TASK TO COMPLETE: The response should be an exact copy of the records, with the pictures removed.

[Screenshot and code edit data]
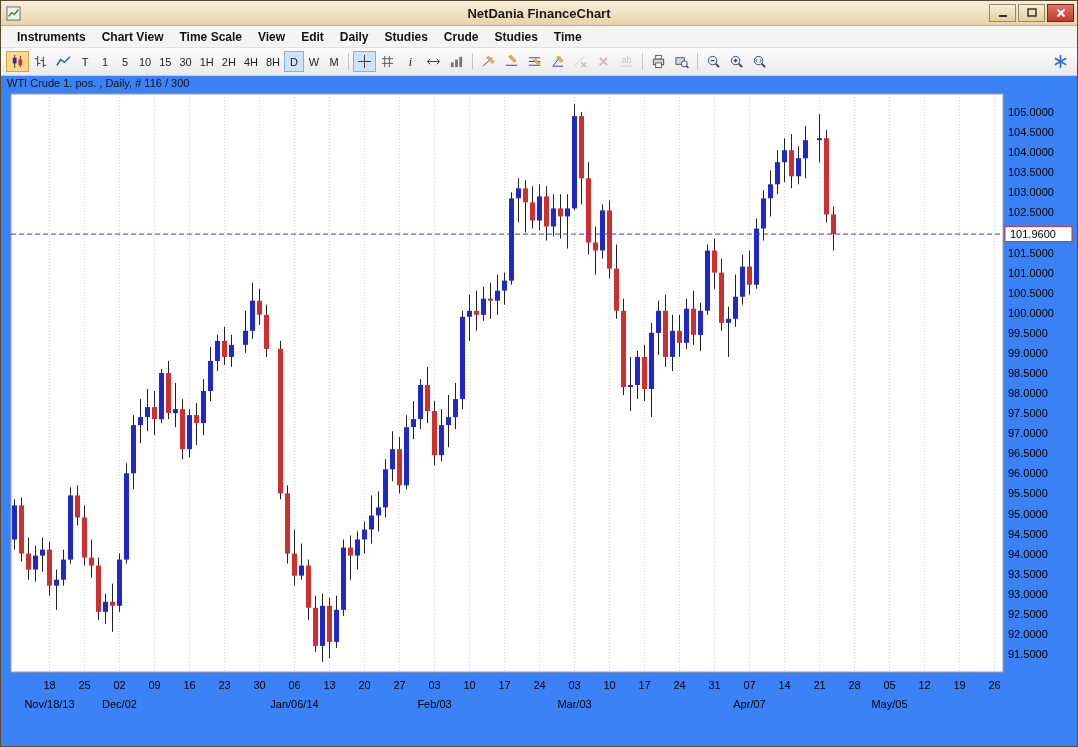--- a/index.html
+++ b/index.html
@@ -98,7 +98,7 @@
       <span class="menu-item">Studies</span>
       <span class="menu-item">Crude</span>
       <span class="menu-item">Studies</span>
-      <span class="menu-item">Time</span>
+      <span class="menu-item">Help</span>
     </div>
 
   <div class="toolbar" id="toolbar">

SOLVED PROBLEM:
--- a/index.html
+++ b/index.html
@@ -98,7 +98,7 @@
       <span class="menu-item">Studies</span>
       <span class="menu-item">Crude</span>
       <span class="menu-item">Studies</span>
-      <span class="menu-item">Time</span>
+      <span class="menu-item">Help</span>
     </div>
 
   <div class="toolbar" id="toolbar">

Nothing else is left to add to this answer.